Tonight I'll put up a real post, with pictures and stories about Bexley's July 4, but for now, like many of y'all, I've got to deal with the second Monday of the week. My short post (with big fat pasted quotes) here is catching up from what I wanted to post on the third, but couldn't, because the Wi-Fi at Cup'O'Joe was so unreliable. While I was at Cup'O'Joe, and with the precious little bandwidth that was afforded to me, I looked up info on the Cup'O'Joe company.
You see, there are two coffee houses less than a block from each other, both within three blocks of my house. One is a Starbucks, the other a COJ. I had told people that I preferred to support the local business, to which some had replied that they believed COJ to be a national chain. I wanted to reaffirm that COJ was in fact local, so I did some Googling.

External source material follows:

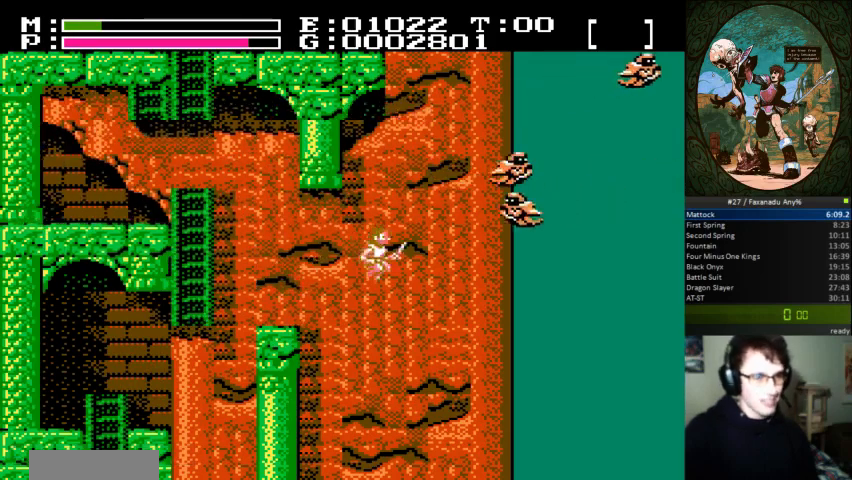
{"dt_ms": 500, "buttons": ["DPAD_RIGHT"], "events": []}
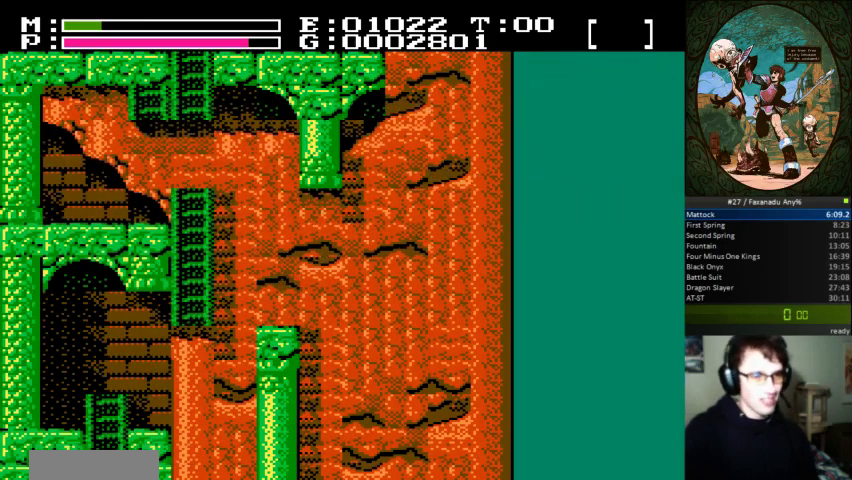
{"dt_ms": 500, "buttons": ["DPAD_RIGHT"]}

Yikes!!! Now I've got a dilemma. Starbucks is a corporate giant that has prospered in part by driving community based businesses out of business. Cup'O'Joe is a locally-based Central Ohio chain owned by Bexley resident Todd Appelbaum... That sounded right, but it also set of some alarm bells...
There was this from a Jewish political blogger at Haaretz right before the election last November:
In the 12th and 15th districts, most of Columbus and its suburbs, Republican representatives are fighting for another term. Deborah Pryce trails her opponent Mary Jo Kilroy, in the 12th, Pat Tiberi is a hair's breadth ahead of the contender for his seat: Bob Shamansky, Jewish and a Democrat.
Appelbaum's cell phone stores the names and addresses of thousands of voters, mostly Jews. A political wheeler-dealer, with enough get-up-and-go for twenty party activists, he supports both Pryce and Tiberi.
A matter of priorities
He also supports Senator Mike DeWine, and he understands his candidates are in danger of extinction.
Appelbaum says he has a better relationship with many Evangelical Christian voters - he's regularly in touch with a few such groups and their leaders who are enthusiastic supporters of Israel - than with Jewish voters. He understands why most of his community votes Democrat, but thinks their priorities are skewed.
That relationship with Evangelical Christians is well known. Todd gained notoriety through a Cleveland Jewish News article that described his cozying up to Rod Parsley:
...
Several months ago, Parsley's church hosted the third annual gathering of Christian pastors. Its goal: galvanize the Christian leadership to get involved in politics through the ORP. About 1,100 ministers from 80 of Ohio's 88 counties listened to Parsley and guest speaker Roy Moore, former Alabama Supreme Court chief justice ousted over his refusal to remove a monument of the Ten Commandments from the courthouse rotunda.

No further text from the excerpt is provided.